106076822540937558

Angus @ I Feel Love ponders some string quartet arrangements of songs by someone whose name escapes me at the moment… In a typically blogtastic moment, I read this in terms of k-punk’s latest wisdom (see below).

I think Angus is right to an extent – a lot of people buying records like this do so to “inflect their liking of pop music with a bit of surplus capital” (incidentally, I think the same is true in the opposite direction: old-timers trying to be groovy).

I’m not sure I agree with him on the inadvisability of arranging for string quartets per se, though.
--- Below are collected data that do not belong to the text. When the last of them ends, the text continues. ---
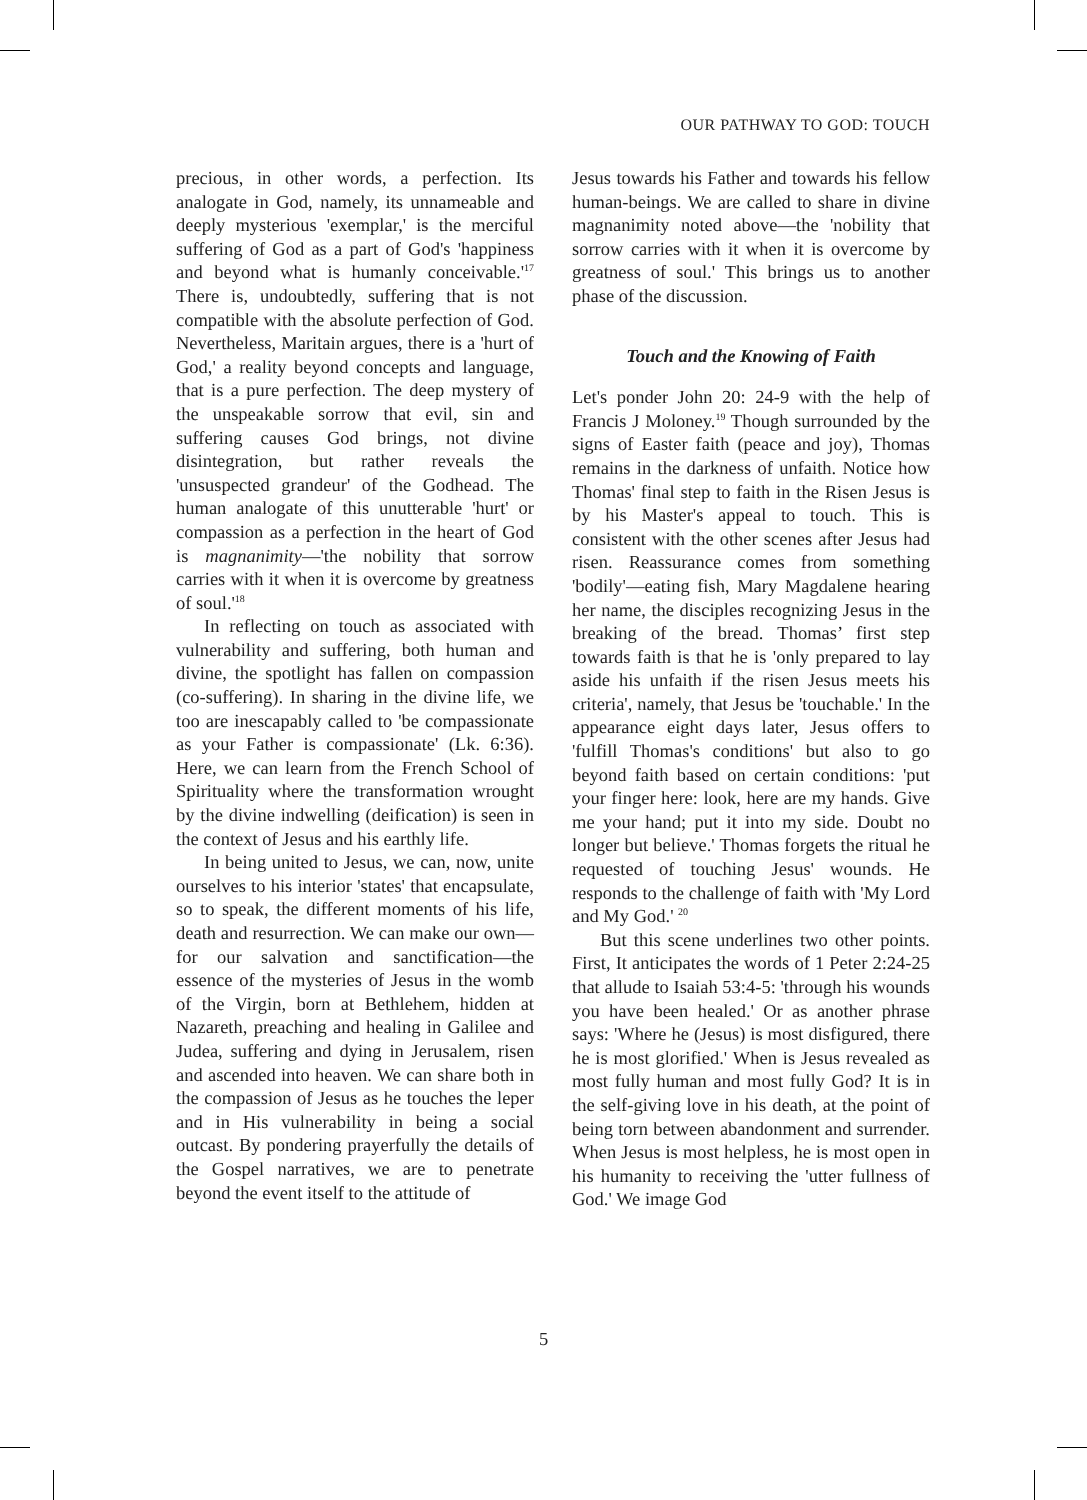OUR PATHWAY TO GOD: TOUCH
precious, in other words, a perfection. Its analogate in God, namely, its unnameable and deeply mysterious 'exemplar,' is the merciful suffering of God as a part of God's 'happiness and beyond what is humanly conceivable.'<sup>17</sup> There is, undoubtedly, suffering that is not compatible with the absolute perfection of God. Nevertheless, Maritain argues, there is a 'hurt of God,' a reality beyond concepts and language, that is a pure perfection. The deep mystery of the unspeakable sorrow that evil, sin and suffering causes God brings, not divine disintegration, but rather reveals the 'unsuspected grandeur' of the Godhead. The human analogate of this unutterable 'hurt' or compassion as a perfection in the heart of God is magnanimity—'the nobility that sorrow carries with it when it is overcome by greatness of soul.'<sup>18</sup>
In reflecting on touch as associated with vulnerability and suffering, both human and divine, the spotlight has fallen on compassion (co-suffering). In sharing in the divine life, we too are inescapably called to 'be compassionate as your Father is compassionate' (Lk. 6:36). Here, we can learn from the French School of Spirituality where the transformation wrought by the divine indwelling (deification) is seen in the context of Jesus and his earthly life.
In being united to Jesus, we can, now, unite ourselves to his interior 'states' that encapsulate, so to speak, the different moments of his life, death and resurrection. We can make our own—for our salvation and sanctification—the essence of the mysteries of Jesus in the womb of the Virgin, born at Bethlehem, hidden at Nazareth, preaching and healing in Galilee and Judea, suffering and dying in Jerusalem, risen and ascended into heaven. We can share both in the compassion of Jesus as he touches the leper and in His vulnerability in being a social outcast. By pondering prayerfully the details of the Gospel narratives, we are to penetrate beyond the event itself to the attitude of
Jesus towards his Father and towards his fellow human-beings. We are called to share in divine magnanimity noted above—the 'nobility that sorrow carries with it when it is overcome by greatness of soul.' This brings us to another phase of the discussion.
Touch and the Knowing of Faith
Let's ponder John 20: 24-9 with the help of Francis J Moloney.<sup>19</sup> Though surrounded by the signs of Easter faith (peace and joy), Thomas remains in the darkness of unfaith. Notice how Thomas' final step to faith in the Risen Jesus is by his Master's appeal to touch. This is consistent with the other scenes after Jesus had risen. Reassurance comes from something 'bodily'—eating fish, Mary Magdalene hearing her name, the disciples recognizing Jesus in the breaking of the bread. Thomas’ first step towards faith is that he is 'only prepared to lay aside his unfaith if the risen Jesus meets his criteria', namely, that Jesus be 'touchable.' In the appearance eight days later, Jesus offers to 'fulfill Thomas's conditions' but also to go beyond faith based on certain conditions: 'put your finger here: look, here are my hands. Give me your hand; put it into my side. Doubt no longer but believe.' Thomas forgets the ritual he requested of touching Jesus' wounds. He responds to the challenge of faith with 'My Lord and My God.' <sup>20</sup>
But this scene underlines two other points. First, It anticipates the words of 1 Peter 2:24-25 that allude to Isaiah 53:4-5: 'through his wounds you have been healed.' Or as another phrase says: 'Where he (Jesus) is most disfigured, there he is most glorified.' When is Jesus revealed as most fully human and most fully God? It is in the self-giving love in his death, at the point of being torn between abandonment and surrender. When Jesus is most helpless, he is most open in his humanity to receiving the 'utter fullness of God.' We image God
5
Yes, good ones are rare, and most are ridden with clichés, but the ‘Man-Sized Sextet’ (sex-, quar- … what’s a little due- between friends?) off PJ Harvey’s Rid of Me is one hell of an exception. What’s more, it sounds like nothing in the classical repertoire – grittier than anything I know, and I know some grit. I’ve also seen the Kronos Quartet do some Sigur Rós arrangements, which against expectations also worked.

What is the problem – and here’s the rub – is that in arranging music written for the recording studio it’s easy to jettison 90% of that music: the sound it makes. Ask anyone to sing the riff from whatshisname’s ‘How Soon is Now’, and they can’t, really, even though it’s only two notes. But play them on your stereo, and they’ll all recognise it. Any arrangement will just be pale imitation unless it has the balls to recompose the original (as my PJ Harvey example does, in fact).

Brian Eno once said something along the lines that in two-second bursts, all string quartets sound the same, from Haydn to Bartók. But play a two-second burst from (almost) any pop/rock track, and it’s instantly recognisable. And that’s at the heart of what both Mark and Angus are getting at, I think. ‘Tunes’, harmonies, counterpoint, ‘dull expertise’ are not necessary in pop/rock, but the quality of sound is essential. You can do this with arrangements for ‘classical’ instruments, but it’s harder than most record execs think.